What's the recommended way to collaborate?

You should not use user-based keys for team collaboration. Instead, we recommend using Project-based API keys, which are designed for safe, auditable, and scalable collaboration:

  • Create Projects in your OpenAI dashboard.

  • Assign members to Projects based on team, product, or environment (e.g., staging vs. production).

  • Generate distinct API keys per Project, with isolated rate limits and spend controls.

  • Monitor usage per Project in your usage dashboard.

This approach gives you:

  • Stronger access control

  • Better separation of environments

  • Clear, per-project usage visibility

  • Safer operational boundaries for production systems


Can I still invite users to the organization?

Yes. From the Team page, you can:

  • Invite teammates to your organization

  • Assign them as readers or owners

  • Let them use Projects securely without sharing personal keys

Each user can authenticate using keys tied to the Projects they’re authorized to access.

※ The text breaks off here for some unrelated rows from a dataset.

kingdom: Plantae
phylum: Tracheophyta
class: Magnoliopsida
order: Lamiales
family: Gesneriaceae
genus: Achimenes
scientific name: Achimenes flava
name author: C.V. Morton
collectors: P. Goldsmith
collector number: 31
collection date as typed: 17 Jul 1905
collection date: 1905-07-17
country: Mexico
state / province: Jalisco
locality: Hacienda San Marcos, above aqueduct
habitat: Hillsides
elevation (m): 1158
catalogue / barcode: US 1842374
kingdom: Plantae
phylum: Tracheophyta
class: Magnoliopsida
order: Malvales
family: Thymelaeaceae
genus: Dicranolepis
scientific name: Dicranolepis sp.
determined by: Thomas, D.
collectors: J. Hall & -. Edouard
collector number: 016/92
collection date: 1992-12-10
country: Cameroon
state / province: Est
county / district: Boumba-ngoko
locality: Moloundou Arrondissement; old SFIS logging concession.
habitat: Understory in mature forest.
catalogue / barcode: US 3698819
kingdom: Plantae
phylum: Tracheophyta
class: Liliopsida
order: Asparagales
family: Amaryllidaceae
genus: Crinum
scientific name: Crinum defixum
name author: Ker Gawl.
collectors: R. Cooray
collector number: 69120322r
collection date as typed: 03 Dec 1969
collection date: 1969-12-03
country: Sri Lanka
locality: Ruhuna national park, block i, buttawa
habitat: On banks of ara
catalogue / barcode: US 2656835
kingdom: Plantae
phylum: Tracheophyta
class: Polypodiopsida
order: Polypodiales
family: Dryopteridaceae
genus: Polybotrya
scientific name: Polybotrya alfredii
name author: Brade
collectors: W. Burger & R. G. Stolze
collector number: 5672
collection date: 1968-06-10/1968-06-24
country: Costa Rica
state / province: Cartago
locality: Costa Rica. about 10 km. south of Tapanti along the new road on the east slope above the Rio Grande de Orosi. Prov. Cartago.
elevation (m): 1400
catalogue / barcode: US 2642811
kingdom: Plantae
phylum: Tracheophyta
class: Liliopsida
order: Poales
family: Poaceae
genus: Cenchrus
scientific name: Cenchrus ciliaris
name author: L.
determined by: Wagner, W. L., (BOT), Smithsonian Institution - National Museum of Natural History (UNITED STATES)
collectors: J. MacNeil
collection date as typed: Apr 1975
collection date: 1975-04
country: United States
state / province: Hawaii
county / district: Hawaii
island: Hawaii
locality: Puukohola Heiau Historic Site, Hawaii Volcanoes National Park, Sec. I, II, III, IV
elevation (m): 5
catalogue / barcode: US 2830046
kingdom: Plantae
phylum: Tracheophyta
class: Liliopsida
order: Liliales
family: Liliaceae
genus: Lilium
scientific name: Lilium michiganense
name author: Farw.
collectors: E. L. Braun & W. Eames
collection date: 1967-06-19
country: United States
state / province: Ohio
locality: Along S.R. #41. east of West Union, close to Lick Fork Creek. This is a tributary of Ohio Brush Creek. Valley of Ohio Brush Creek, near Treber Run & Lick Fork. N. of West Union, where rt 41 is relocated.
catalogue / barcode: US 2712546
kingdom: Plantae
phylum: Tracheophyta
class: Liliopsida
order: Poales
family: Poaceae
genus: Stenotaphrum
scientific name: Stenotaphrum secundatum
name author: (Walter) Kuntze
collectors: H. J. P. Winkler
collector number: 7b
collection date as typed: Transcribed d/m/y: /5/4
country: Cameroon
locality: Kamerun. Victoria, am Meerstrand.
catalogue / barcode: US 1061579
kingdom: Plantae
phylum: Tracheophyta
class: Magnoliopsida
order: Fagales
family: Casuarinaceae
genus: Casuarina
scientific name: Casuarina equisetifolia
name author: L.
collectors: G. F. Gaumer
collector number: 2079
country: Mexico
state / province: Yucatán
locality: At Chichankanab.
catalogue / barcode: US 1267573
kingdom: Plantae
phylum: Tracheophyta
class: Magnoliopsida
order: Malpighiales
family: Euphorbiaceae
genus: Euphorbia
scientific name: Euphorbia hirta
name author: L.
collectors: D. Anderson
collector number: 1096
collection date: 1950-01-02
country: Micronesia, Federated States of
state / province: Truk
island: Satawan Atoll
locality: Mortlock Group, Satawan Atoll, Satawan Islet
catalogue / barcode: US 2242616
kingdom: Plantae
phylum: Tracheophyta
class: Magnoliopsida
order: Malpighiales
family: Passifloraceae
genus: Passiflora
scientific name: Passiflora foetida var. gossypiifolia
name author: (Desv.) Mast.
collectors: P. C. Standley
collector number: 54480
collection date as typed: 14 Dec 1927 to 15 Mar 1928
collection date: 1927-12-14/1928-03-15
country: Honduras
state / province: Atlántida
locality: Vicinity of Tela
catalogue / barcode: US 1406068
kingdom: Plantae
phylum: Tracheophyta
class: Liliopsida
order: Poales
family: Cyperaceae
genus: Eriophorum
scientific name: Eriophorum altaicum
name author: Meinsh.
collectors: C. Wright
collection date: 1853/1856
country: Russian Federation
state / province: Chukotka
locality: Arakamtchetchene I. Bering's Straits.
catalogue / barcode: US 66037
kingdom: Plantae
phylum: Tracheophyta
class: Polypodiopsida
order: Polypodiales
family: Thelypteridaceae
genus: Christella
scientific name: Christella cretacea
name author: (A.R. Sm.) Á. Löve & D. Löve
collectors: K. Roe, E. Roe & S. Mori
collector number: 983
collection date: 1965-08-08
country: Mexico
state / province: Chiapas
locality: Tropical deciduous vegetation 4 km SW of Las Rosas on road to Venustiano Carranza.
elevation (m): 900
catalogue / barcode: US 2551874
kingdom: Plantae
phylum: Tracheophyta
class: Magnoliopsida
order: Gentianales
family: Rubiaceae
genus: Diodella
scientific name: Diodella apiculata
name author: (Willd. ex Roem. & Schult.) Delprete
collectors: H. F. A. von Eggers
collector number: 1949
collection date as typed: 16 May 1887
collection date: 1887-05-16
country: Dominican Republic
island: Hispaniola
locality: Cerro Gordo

Where should I store API keys?

All API keys should be:

  • Stored securely using environment variables or secret management tools

  • Never committed to code or shared in plaintext

  • Rotated if you suspect they've been exposed


What if I want to separate environments?

You can:

  • Create separate Projects for staging, production, and development

  • Assign distinct API keys and users to each environment

  • Apply separate rate and spend limits per Project

This gives you tighter operational control and reduces the risk of accidentally affecting live systems.